Die exe GmbH als ELO Service Spezialist nahm daher in einem ersten Schritt eine Analyse im Haus vor, um die bisherigen Abläufe kennenzulernen und zu ermitteln, wo Ansatzmöglichkeiten für Prozessoptimierungen bestehen. Die Analyse ergab ein hohes Volumen von Ausgangsbelegen, die pro Jahr aus dem vorhandenen Warenwirtschaftssystem in Verbindung mit einem Drittanbieter-Printserver erzeugt wurden. Dieser erzeugte im bisherigen Workflow je zwei Dokumente, den eigentlichen Beleg als PDF-Datei und Metainformationen im XML-Format, die allerdings für jeden Dokumententyp (Rechnung, Lieferschein, Auftragsbestätigung) einen anderen Aufbau besaßen. Diese Tatsache führte in der Vergangenheit häufig dazu, dass Dokumente sich im System nicht oder nur nach zeitintensiver Suche auffinden ließen.
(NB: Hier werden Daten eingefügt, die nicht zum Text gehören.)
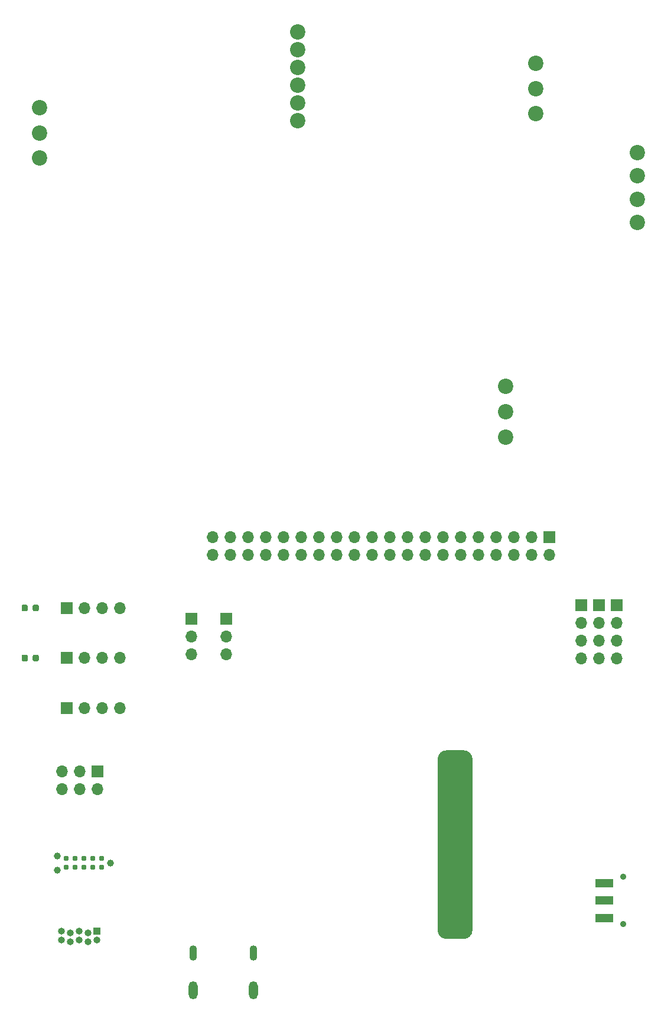
<source format=gts>
G04 #@! TF.GenerationSoftware,KiCad,Pcbnew,(5.1.9)-1*
G04 #@! TF.CreationDate,2021-01-16T22:32:26-07:00*
G04 #@! TF.ProjectId,purplewizard-pogo,70757270-6c65-4776-997a-6172642d706f,1*
G04 #@! TF.SameCoordinates,Original*
G04 #@! TF.FileFunction,Soldermask,Top*
G04 #@! TF.FilePolarity,Negative*
%FSLAX46Y46*%
G04 Gerber Fmt 4.6, Leading zero omitted, Abs format (unit mm)*
G04 Created by KiCad (PCBNEW (5.1.9)-1) date 2021-01-16 22:32:26*
%MOMM*%
%LPD*%
G01*
G04 APERTURE LIST*
%ADD10C,2.200000*%
%ADD11C,0.900000*%
%ADD12R,2.500000X1.250000*%
%ADD13C,0.985520*%
%ADD14C,0.988060*%
%ADD15C,0.784860*%
%ADD16R,1.000000X1.000000*%
%ADD17O,1.000000X1.000000*%
%ADD18O,1.300000X2.600000*%
%ADD19O,1.100000X2.200000*%
%ADD20O,1.700000X1.700000*%
%ADD21R,1.700000X1.700000*%
G04 APERTURE END LIST*
G36*
G01*
X186005600Y-169993600D02*
X186005600Y-145493600D01*
G75*
G02*
X187255600Y-144243600I1250000J0D01*
G01*
X189755600Y-144243600D01*
G75*
G02*
X191005600Y-145493600I0J-1250000D01*
G01*
X191005600Y-169993600D01*
G75*
G02*
X189755600Y-171243600I-1250000J0D01*
G01*
X187255600Y-171243600D01*
G75*
G02*
X186005600Y-169993600I0J1250000D01*
G01*
G37*
D10*
X214655600Y-58703600D03*
X214655600Y-62036933D03*
X214655600Y-68703600D03*
X214635600Y-65363600D03*
X165955600Y-51605600D03*
X165955600Y-43991600D03*
X165955600Y-49067600D03*
X128943600Y-52273600D03*
X165955600Y-41453600D03*
X165955600Y-46529600D03*
X165955600Y-54143600D03*
X128943600Y-59463600D03*
X128943600Y-55868600D03*
X200095600Y-53153600D03*
X200115600Y-49523600D03*
X200115600Y-45893600D03*
X195785600Y-99423600D03*
X195785600Y-95783600D03*
X195785600Y-92143600D03*
D11*
X212615600Y-162333600D03*
X212615600Y-169133600D03*
D12*
X209865600Y-163233600D03*
X209865600Y-165733600D03*
X209865600Y-168233600D03*
D13*
X131485600Y-159357600D03*
X131485600Y-161389600D03*
D14*
X139105600Y-160373600D03*
D15*
X135295600Y-161008600D03*
X135295600Y-159738600D03*
X136565600Y-161008600D03*
X136565600Y-159738600D03*
X137835600Y-161008600D03*
X137835600Y-159738600D03*
X134025600Y-159738600D03*
X134025600Y-161008600D03*
X132755600Y-159738600D03*
X132755600Y-161008600D03*
D16*
X137175600Y-170153600D03*
D17*
X137175600Y-171423600D03*
X135905600Y-170353600D03*
X135905600Y-171623600D03*
X134635600Y-170153600D03*
X134635600Y-171423600D03*
X133365600Y-170353600D03*
X133365600Y-171623600D03*
X132095600Y-170153600D03*
X132095600Y-171423600D03*
D18*
X150945600Y-178623600D03*
X159585600Y-178623600D03*
D19*
X150945600Y-173263600D03*
X159585600Y-173263600D03*
D20*
X140460601Y-138168599D03*
X137920601Y-138168599D03*
X135380601Y-138168599D03*
D21*
X132840601Y-138168599D03*
X132840601Y-131038599D03*
D20*
X135380601Y-131038599D03*
X137920601Y-131038599D03*
X140460601Y-131038599D03*
D21*
X132840601Y-123908599D03*
D20*
X135380601Y-123908599D03*
X137920601Y-123908599D03*
X140460601Y-123908599D03*
D21*
X137245600Y-147233600D03*
D20*
X137245600Y-149773600D03*
X134705600Y-147233600D03*
X134705600Y-149773600D03*
X132165600Y-147233600D03*
X132165600Y-149773600D03*
D21*
X209175600Y-123433600D03*
D20*
X209175600Y-125973600D03*
X209175600Y-128513600D03*
X209175600Y-131053600D03*
D21*
X211715600Y-123433600D03*
D20*
X211715600Y-125973600D03*
X211715600Y-128513600D03*
X211715600Y-131053600D03*
X206635600Y-131053600D03*
X206635600Y-128513600D03*
X206635600Y-125973600D03*
D21*
X206635600Y-123433600D03*
X201985600Y-113693600D03*
D20*
X201985600Y-116233600D03*
X199445600Y-113693600D03*
X199445600Y-116233600D03*
X196905600Y-113693600D03*
X196905600Y-116233600D03*
X194365600Y-113693600D03*
X194365600Y-116233600D03*
X191825600Y-113693600D03*
X191825600Y-116233600D03*
X189285600Y-113693600D03*
X189285600Y-116233600D03*
X186745600Y-113693600D03*
X186745600Y-116233600D03*
X184205600Y-113693600D03*
X184205600Y-116233600D03*
X181665600Y-113693600D03*
X181665600Y-116233600D03*
X179125600Y-113693600D03*
X179125600Y-116233600D03*
X176585600Y-113693600D03*
X176585600Y-116233600D03*
X174045600Y-113693600D03*
X174045600Y-116233600D03*
X171505600Y-113693600D03*
X171505600Y-116233600D03*
X168965600Y-113693600D03*
X168965600Y-116233600D03*
X166425600Y-113693600D03*
X166425600Y-116233600D03*
X163885600Y-113693600D03*
X163885600Y-116233600D03*
X161345600Y-113693600D03*
X161345600Y-116233600D03*
X158805600Y-113693600D03*
X158805600Y-116233600D03*
X156265600Y-113693600D03*
X156265600Y-116233600D03*
X153725600Y-113693600D03*
X153725600Y-116233600D03*
G36*
G01*
X127965600Y-131289850D02*
X127965600Y-130777350D01*
G75*
G02*
X128184350Y-130558600I218750J0D01*
G01*
X128621850Y-130558600D01*
G75*
G02*
X128840600Y-130777350I0J-218750D01*
G01*
X128840600Y-131289850D01*
G75*
G02*
X128621850Y-131508600I-218750J0D01*
G01*
X128184350Y-131508600D01*
G75*
G02*
X127965600Y-131289850I0J218750D01*
G01*
G37*
G36*
G01*
X126390600Y-131289850D02*
X126390600Y-130777350D01*
G75*
G02*
X126609350Y-130558600I218750J0D01*
G01*
X127046850Y-130558600D01*
G75*
G02*
X127265600Y-130777350I0J-218750D01*
G01*
X127265600Y-131289850D01*
G75*
G02*
X127046850Y-131508600I-218750J0D01*
G01*
X126609350Y-131508600D01*
G75*
G02*
X126390600Y-131289850I0J218750D01*
G01*
G37*
G36*
G01*
X126390600Y-124129850D02*
X126390600Y-123617350D01*
G75*
G02*
X126609350Y-123398600I218750J0D01*
G01*
X127046850Y-123398600D01*
G75*
G02*
X127265600Y-123617350I0J-218750D01*
G01*
X127265600Y-124129850D01*
G75*
G02*
X127046850Y-124348600I-218750J0D01*
G01*
X126609350Y-124348600D01*
G75*
G02*
X126390600Y-124129850I0J218750D01*
G01*
G37*
G36*
G01*
X127965600Y-124129850D02*
X127965600Y-123617350D01*
G75*
G02*
X128184350Y-123398600I218750J0D01*
G01*
X128621850Y-123398600D01*
G75*
G02*
X128840600Y-123617350I0J-218750D01*
G01*
X128840600Y-124129850D01*
G75*
G02*
X128621850Y-124348600I-218750J0D01*
G01*
X128184350Y-124348600D01*
G75*
G02*
X127965600Y-124129850I0J218750D01*
G01*
G37*
D21*
X150735600Y-125413600D03*
D20*
X150735600Y-127953600D03*
X150735600Y-130493600D03*
X155715600Y-130493600D03*
X155715600Y-127953600D03*
D21*
X155715600Y-125413600D03*
M02*

</source>
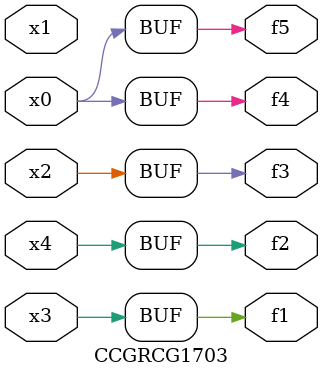
<source format=v>
module CCGRCG1703(
	input x0, x1, x2, x3, x4,
	output f1, f2, f3, f4, f5
);
	assign f1 = x3;
	assign f2 = x4;
	assign f3 = x2;
	assign f4 = x0;
	assign f5 = x0;
endmodule

</source>
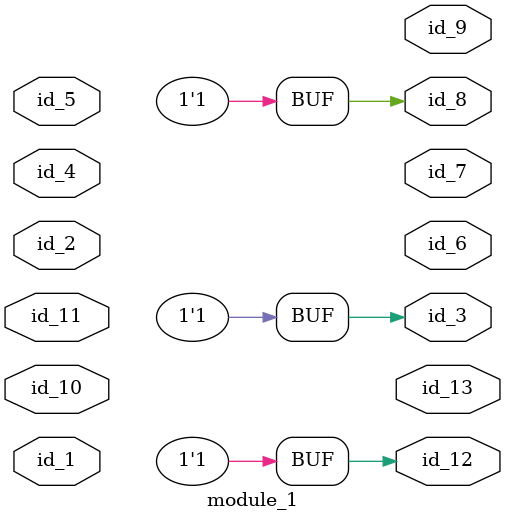
<source format=v>
module module_0;
  assign id_1 = (1);
  assign module_1.id_11 = 0;
  wire id_2;
endmodule
module module_1 (
    id_1,
    id_2,
    id_3,
    id_4,
    id_5,
    id_6,
    id_7,
    id_8,
    id_9,
    id_10,
    id_11,
    id_12,
    id_13
);
  output wire id_13;
  output wire id_12;
  input wire id_11;
  input wire id_10;
  output wire id_9;
  output wire id_8;
  output wire id_7;
  output wire id_6;
  inout wire id_5;
  input wire id_4;
  output wire id_3;
  input wire id_2;
  inout wire id_1;
  assign id_8 = 1;
  wire id_14;
  integer id_15;
  assign id_3 = 1;
  module_0 modCall_1 ();
  always begin : LABEL_0
    id_3 <= id_11;
  end
  wire id_16, id_17, id_18;
  assign id_12 = 1;
endmodule

</source>
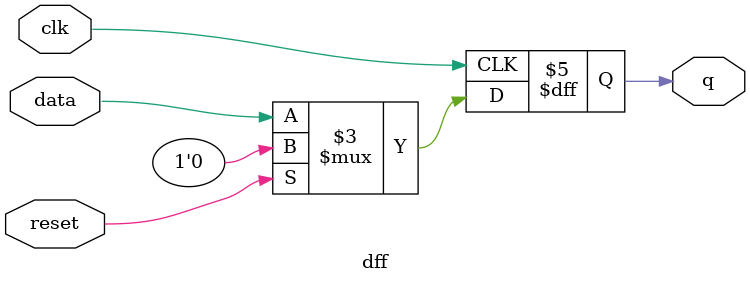
<source format=sv>
module dff(input clk,data,reset, output reg q);

always @(posedge clk)
    
if(reset)begin
q<=1'b0;
end
else begin
q<=data;
end
  
endmodule

</source>
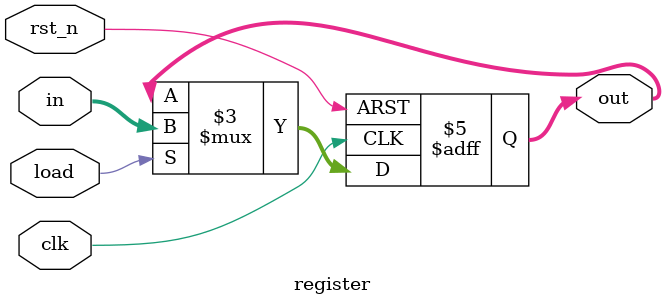
<source format=v>
module register
#(
	parameter	Width = 4
)
(	
	input					rst_n, load, clk,
	input 	   [Width-1:0] 	in,

	output reg [Width-1:0] 	out
);
	//控制register的归零rst_n和更新load
	always @(posedge clk or negedge rst_n) begin
		if (!rst_n)
			out <= 0;
		else if (load)
			out <= in;
	end
endmodule

</source>
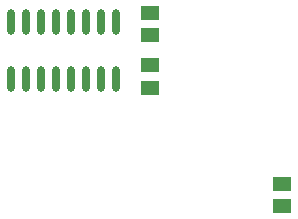
<source format=gbr>
G04*
G04 #@! TF.GenerationSoftware,Altium Limited,Altium Designer,24.3.1 (35)*
G04*
G04 Layer_Color=8421504*
%FSLAX25Y25*%
%MOIN*%
G70*
G04*
G04 #@! TF.SameCoordinates,1CC19C7B-97DE-4EE6-9EAD-702A75026B31*
G04*
G04*
G04 #@! TF.FilePolarity,Positive*
G04*
G01*
G75*
%ADD19O,0.02362X0.08661*%
%ADD20R,0.05906X0.05118*%
D19*
X199500Y197449D02*
D03*
X194500D02*
D03*
X189500D02*
D03*
X184500D02*
D03*
X179500D02*
D03*
X174500D02*
D03*
X169500D02*
D03*
X164500D02*
D03*
X199500Y178551D02*
D03*
X194500D02*
D03*
X189500D02*
D03*
X184500D02*
D03*
X179500D02*
D03*
X174500D02*
D03*
X169500D02*
D03*
X164500D02*
D03*
D20*
X211000Y183000D02*
D03*
Y175520D02*
D03*
Y193000D02*
D03*
Y200480D02*
D03*
X255000Y143500D02*
D03*
Y136020D02*
D03*
M02*

</source>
Als Archivlösung wurde ELO Enterprise ausgewählt, um jede elektronische Rechnung automatisch vom Printserver als PDF in das Archiv abzulegen. Die notwendigen Metadaten werden bei der Rechnungseingangsbearbeitung automatisch ausgelesen und verschlagwortet, um so sämtliche Informationen strukturiert aufzubereiten und eine effektive Suche nach Schlagworten zu ermöglichen. Arbeitstäglich werden alle zehn Minuten neue Belege per Batch in das digitale Archiv überführt, mit einem individuell für Jungbluth Fördertechnik erstellten Konsistenztest wird jeden Abend geprüft, dass tatsächlich alle Ausgangsbelege abgelegt wurden. Fehlende Dokumente können so schnell identifiziert und nachträglich ergänzt werden.

Für Geschäftsführerin Sabine Jungbluth ergibt sich der Nutzen zum einen in der Platzersparnis im laufenden Geschäftsjahr und durch die Digitalisierung des Altarchives. Binnen eines Wochenendes gelang es gemeinsam mit dem Team der exe GmbH, sämtliche Geschäftsvorfälle von 2011 ins Archiv zu übertragen, weitere Jahre sollen folgen.

Denkbar ist für die Zukunft eine Erweiterung der bisherigen Funktionalitäten auf die Eingangsrechnungen, denn ein digitaler Rechnungseingang lässt sich auch im ELO System mit einem Rechnungseingangsbearbeitungssystem integrieren. Für Geschäftsführer Alfred Jungbluth eine denkbare Option, denn "das ELO System läuft reibungslos" und auch der Wohlfühlfaktor und Support im Projekt wie die Einhaltung des Projektzeitrahmens werden von der Geschäftsführung des Unternehmens mit Bestnoten bewertet. Und da sich die Lösung bereits amortisiert hat, ist eine Erweiterung wohl nur eine Frage der Zeit.